Trouble began the instant they were through the unadorned door and a gallery of opulent color, of embroidered cushions, of laughter, of trays of rich food, and nothing but beautiful females came into view.
Morgaine began to lowly keen.
Simin’s foreign Omega began to frantically rattle off in her language, to plead in a tone that set the women in the room to their feet. Holding onto the Alpha’s arm, she dug in her heels in a sorry attempt to slow his steps, and then she fell to her knees, weeping so mournfully he did not know how to calm her.
Female arms clasped around bulky male thighs, sobbing, Morgaine refused to let him go. He had to pry her off, forced to ignore her terror, and leave her under the care of those Omegas who had rushed forward to help.
Morgaine began to scream.
He could do nothing for her now, not when there was a golden tiled mark on the floor designating how far an Alpha might tread in that sacred room. To cross that line meant instant death. The Omegas would kill him, whether he was their Heidron or no.
Unable to bear watching his mate be bodily dragged away, he turned his back, obeying the Omega Superior’s orders to leave at once.
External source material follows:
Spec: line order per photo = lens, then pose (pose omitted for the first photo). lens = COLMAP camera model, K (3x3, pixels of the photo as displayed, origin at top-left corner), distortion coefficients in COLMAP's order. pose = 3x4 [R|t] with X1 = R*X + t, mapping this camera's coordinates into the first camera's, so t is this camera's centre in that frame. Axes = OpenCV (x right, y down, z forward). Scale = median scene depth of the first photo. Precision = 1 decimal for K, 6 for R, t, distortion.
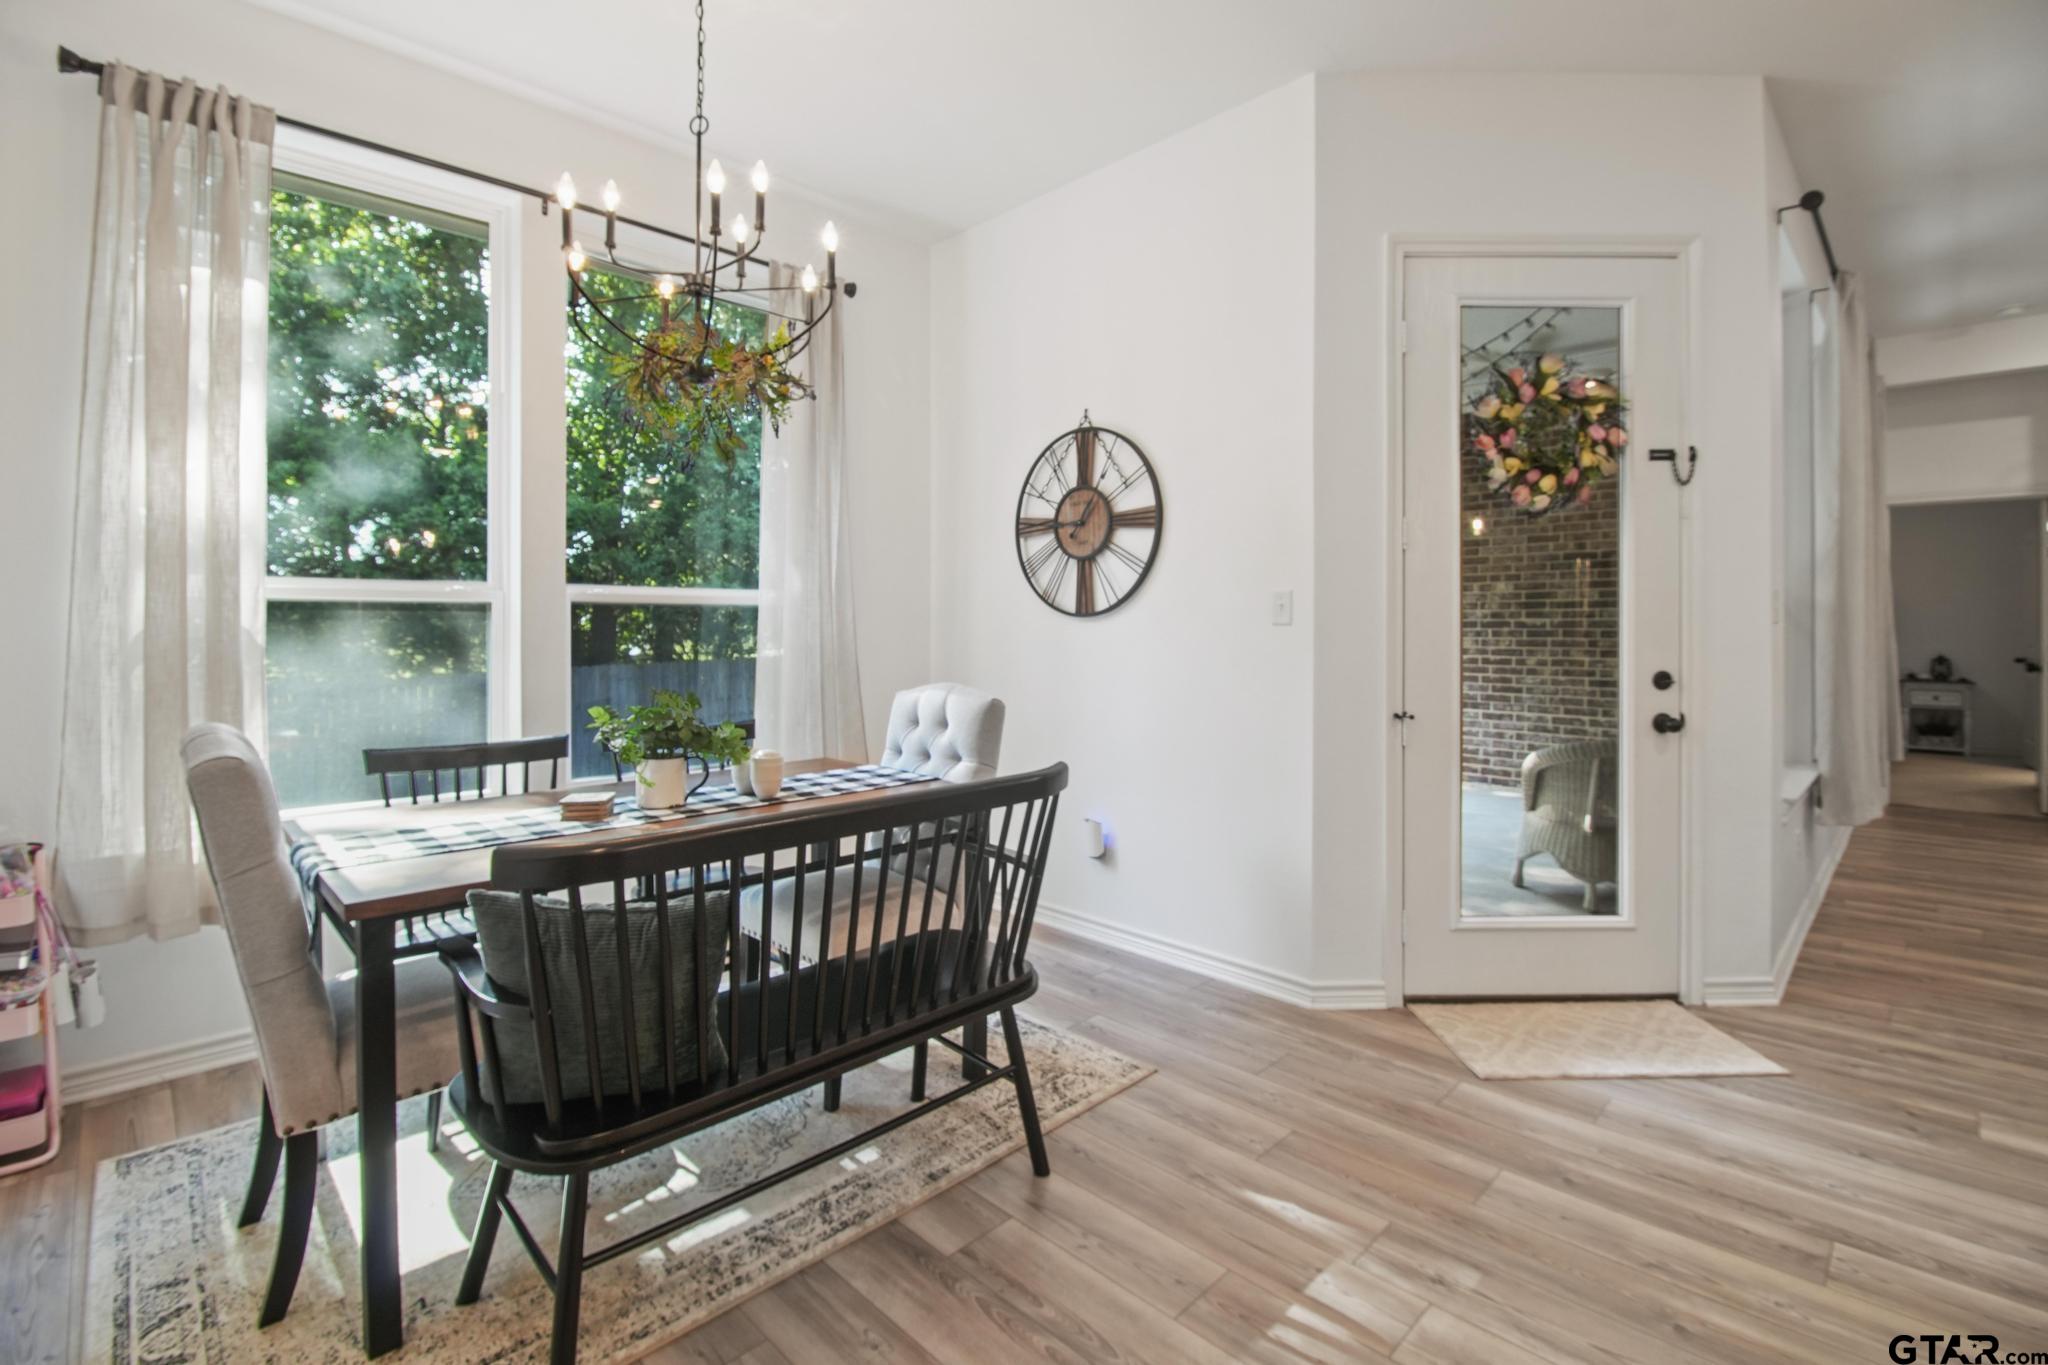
lens RADIAL K [[919.3, 0, 1025.4], [0, 919.3, 621.2], [0, 0, 1]] dist [-0.001627, -0.009592]
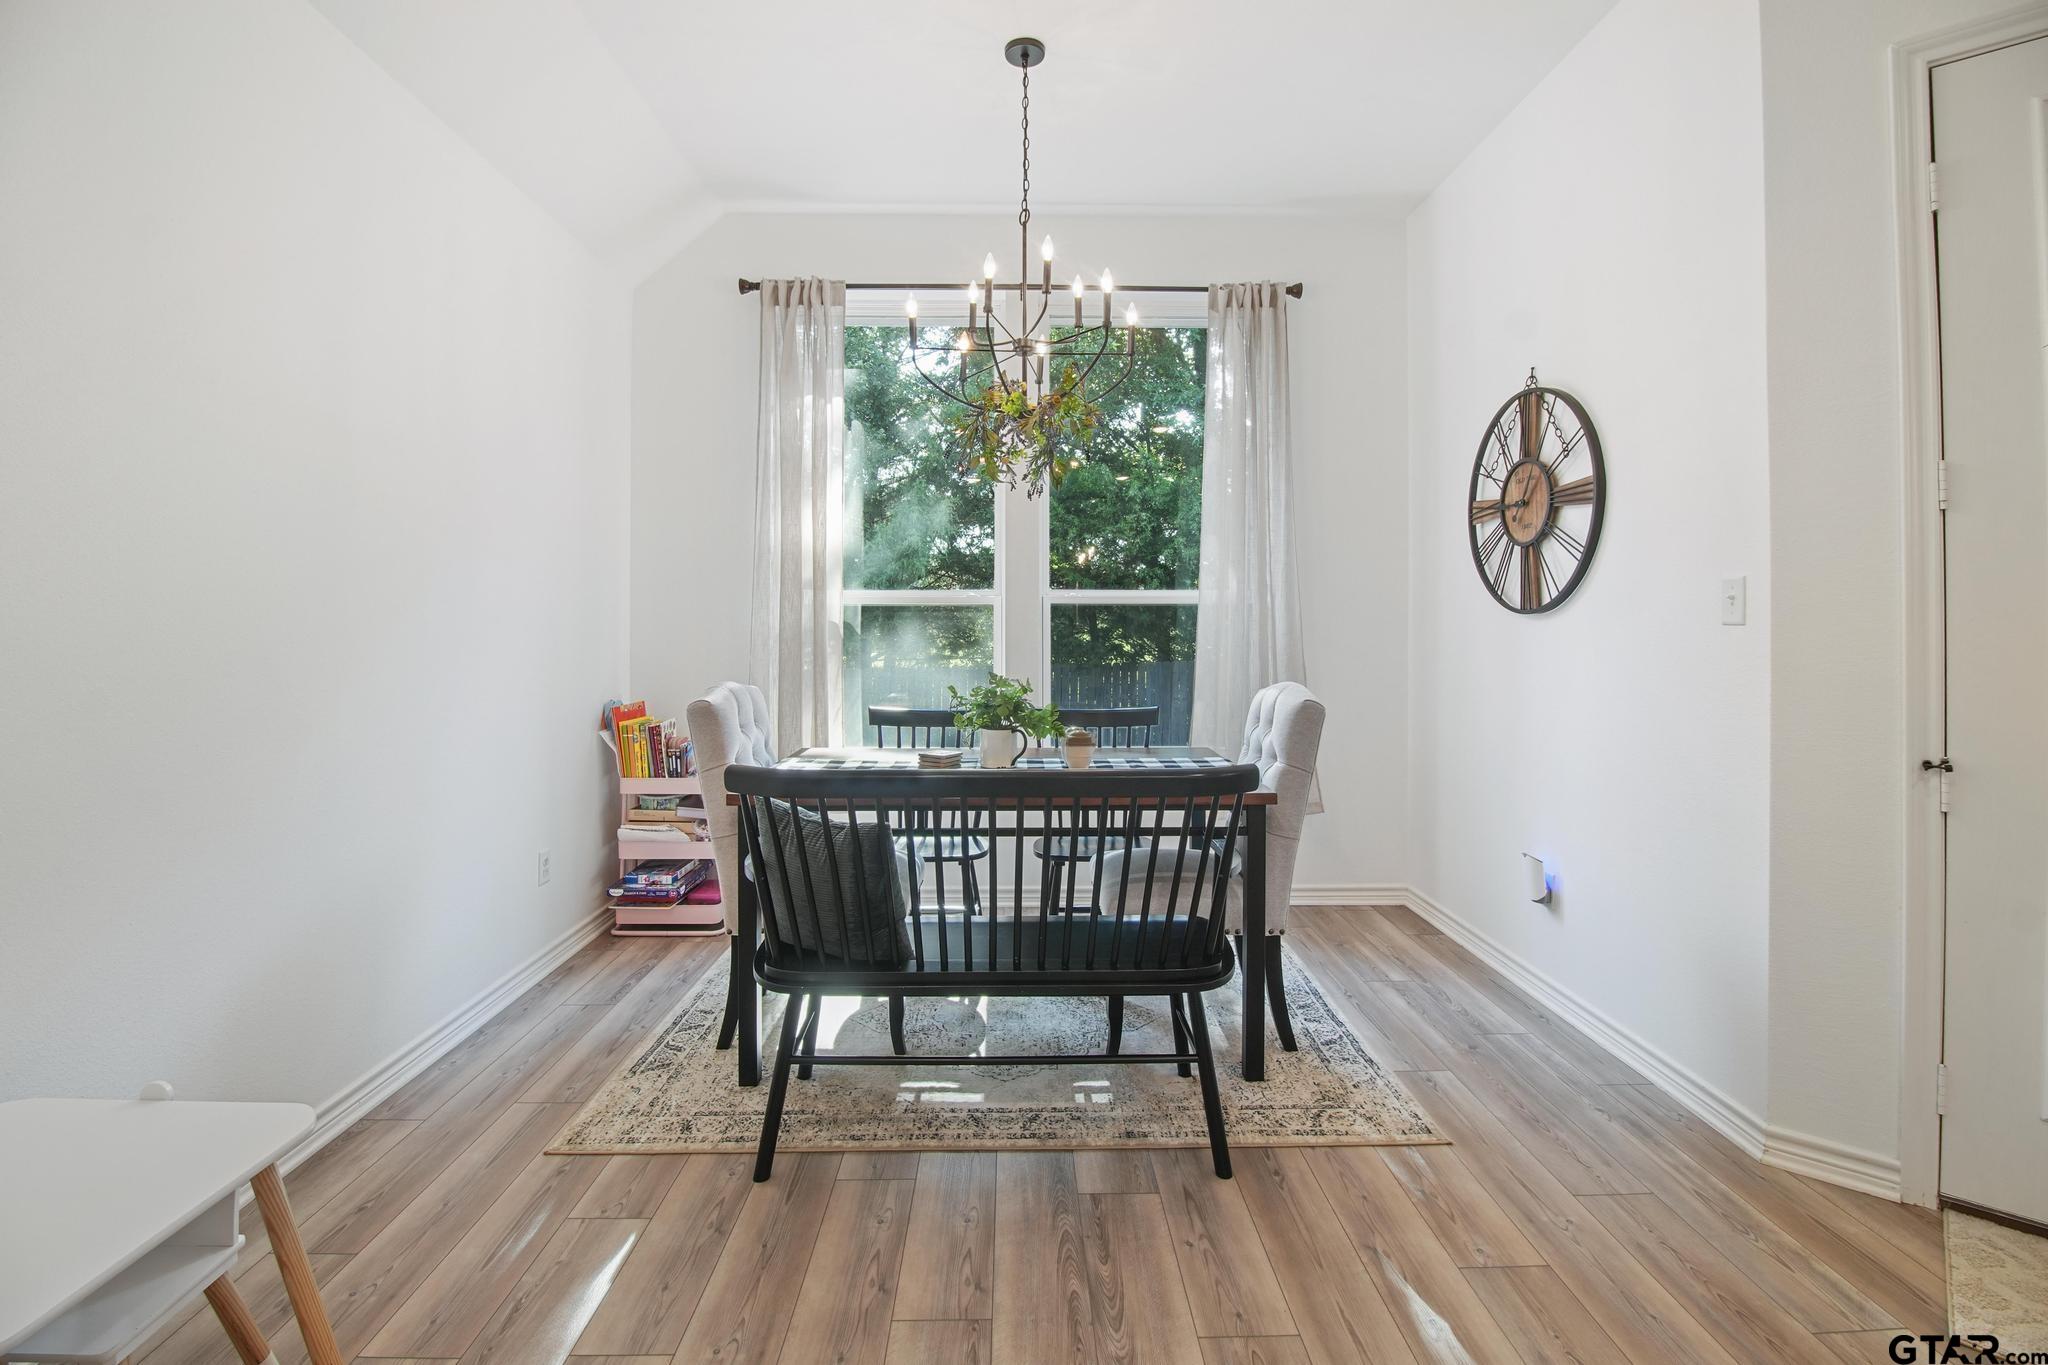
lens RADIAL K [[916.4, 0, 1023.7], [0, 916.4, 612.8], [0, 0, 1]] dist [-0.000003, -0.010140]
pose [[0.724891, -0.004621, -0.688849, 0.384091], [0.001105, 0.999984, -0.005545, -0.001844], [0.688863, 0.003258, 0.724884, 0.090705]]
Never had he imagined he’d see that old battle-axe startled.
***
There was no chance in the twelve hells that Simin would return to his rooms. He waited outside the door of the Omega sector for hours on end. At first, he’d heard his kor’yr screaming even through the thick metal portal. Caught up in the sound of her fear, he’d tried to get back in, to rush to her, but the females had wisely sealed the gate.
And then silence.
Even with his ear pressed to the door, he heard nothing.
A great warrior was to be patient, but for those hours waiting, he was anything but. Pacing, sitting, standing at attention—nothing helped.
He’d never expected Morgaine to respond as she had. Though he should have suspected when she was unimpressed, and then flat out shaking at his first offering of fine clothes. Clothes he’d had specially made in his family’s colors and crests. Clothes crafted from the finest silks and encrusted with gems worthy of a Heidron’s mate.
She had backed away from the folded green fabric, shaking her head, as if she knew he was dressing her only to take her away from the nest.
Flat out ignoring when he’d called her name, she’d started pointedly cleaning the nearest item she could reach… with her hair.
Gentle as he could be, he’d forced her to stop, dressed her, and took her straight to this place that left his mate broken and sobbing.
And now he could not even see her. Without the pair-bond, he could not feel her. Utterly at a loss, he felt an unprecedented stinging behind his eyes, and hung his head.
Then the door opened.
It was not his mate waiting for his attention, but a young Omega of rank—a translator by the marks on her robes.